Typically, sockets are classified along two orthogonal dimensions: domain and type. This is reflected in the system call used to create a socket
int socket(int domain, int type, int protocol)
In typical IPC, protocol is usually zero.
Domain:
Domain means two things:
- range of communication (e.g. on same host or between two remote hosts)
- address format used to identify a peer (e.g. a path name or (IPv4 address, port) pair)
At least following three domains are supported by OSs:
- UNIX domain (identified by C macro AF_INET)
- IPv4 domain (AF_INET)
- IPv6 domain (AF_INET6)
Note that in above macro names, prefix PF_* can also be used instead of AF_*. Both mean same thing.
Type:
Again typically, two types of sockets are used:
- Stream sockets (identified by C macro SOCK_STREAM)

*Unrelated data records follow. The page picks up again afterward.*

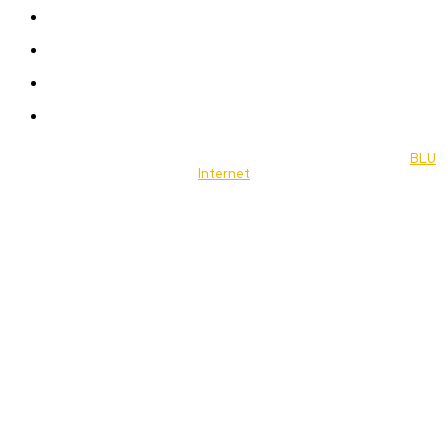
Celebrity
Travel
Food
Music
© 2022 Jornal Brasília Notícias Todos os direitos reservados- by
BLU
Internet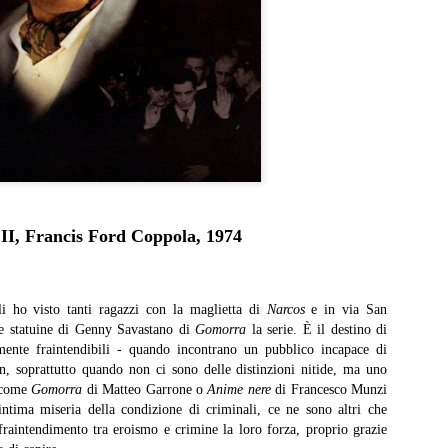
un lavoro che per certi versi non avrebbe stonato nella tr
Sam Raimi. Dopo infinite, rocambolesche avventure, mos
genere, armature futuristiche, viaggi nello spazio e nel 
più ne ha più ne metta, i Marvel Studios aprono forse 
capitolo… tornando all’umano.
Sono i sentimenti difficili la grande, roboante novità di 
lavoro.
 II, Francis Ford Coppola, 1974
 ho visto tanti ragazzi con la maglietta di
Narcos
e in via San
e statuine di Genny Savastano di
Gomorra
la serie. È il destino di
rmente fraintendibili - quando incontrano un pubblico incapace di
on, soprattutto quando non ci sono delle distinzioni nitide, ma uno
m come
Gomorra
di Matteo Garrone o
Anime nere
di Francesco Munzi
intima miseria della condizione di criminali, ce ne sono altri che
fraintendimento tra eroismo e crimine la loro forza, proprio grazie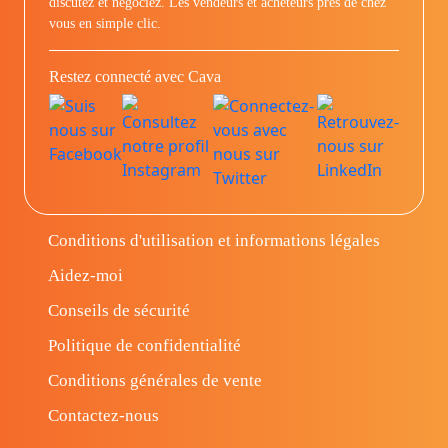
discutez et négociez. Les vendeurs et acheteurs prés de chez
vous en simple clic.
Restez connecté avec Cava
Conditions d'utilisation et informations légales
Aidez-moi
Conseils de sécurité
Politique de confidentialité
Conditions générales de vente
Contactez-nous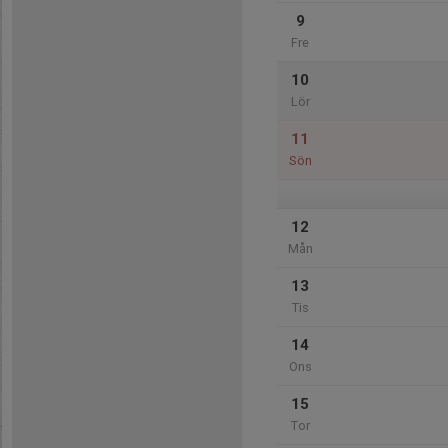
9
Fre
10
Lör
11
Sön
12
Mån
13
Tis
14
Ons
15
Tor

- Datagram sockets (SOCK_DGRAM)
Stream sockets are connection-oriented. One socket is connected to only one peer. They are byte-stream based and don’t preserve message boundaries. This means that basic unit of data transfer between two SOCK_STREAM sockets is byte. If a sender sends two messages in quick succession, and then receiver does a receive then bytes from second message will follow bytes of first message as a continous stream of bytes, rather than two separate messages. In contrast, a SOCK_DGRAM socket will receive one message in each call to recvfrom().
Apart from above, stream sockets provide reliable (in-order and non-duplicate) two-way communication.
Datagram sockets are message oriented. Unit of transfer is a single message. If the message size is too big, i.e. ‘length’ parameter of recvfrom is less than actual message length, then the message is silently truncated to ‘length’. Datagram sockets are also unreliable (messages may be lost, duplicated or received out of order) and connectionless, i.e. unlike SOCK_STREAM where one socket is connected to only one peer. Therefore sender has to specify recipient address everytime when sending data – sendto() syscall does that. Similarly, recvfrom() identifies sender to receiver. Having said that, connectionlessness comes with one qualificatoin mentioned below.
Connected datagram socket:
Stream sockets use connect() system call to connect to their peer, thus forming the one-to-one pairing mentioned above. It turns out, connect() can also be called on datagram socket. The effect is that kernel creates an association between caller and remote address specified in connect(). Then that socket can use write() or send() syscall, without specifying recipient address every time. At the same time, that socket will only
receive datagrams from the socket that it is connected to. Note that connectedness of datagram sockets is asymmetrical – the remote socket doesn’t have to be connected to local one which called connect().
Connection can be changed by calling connect again on the same datagram socket but with a different remote socket. To abolish the connection, specify address family of peer address argument of connect as AF_UNSPEC. However, abolishing of connection is Linux-specific only and thus not portable.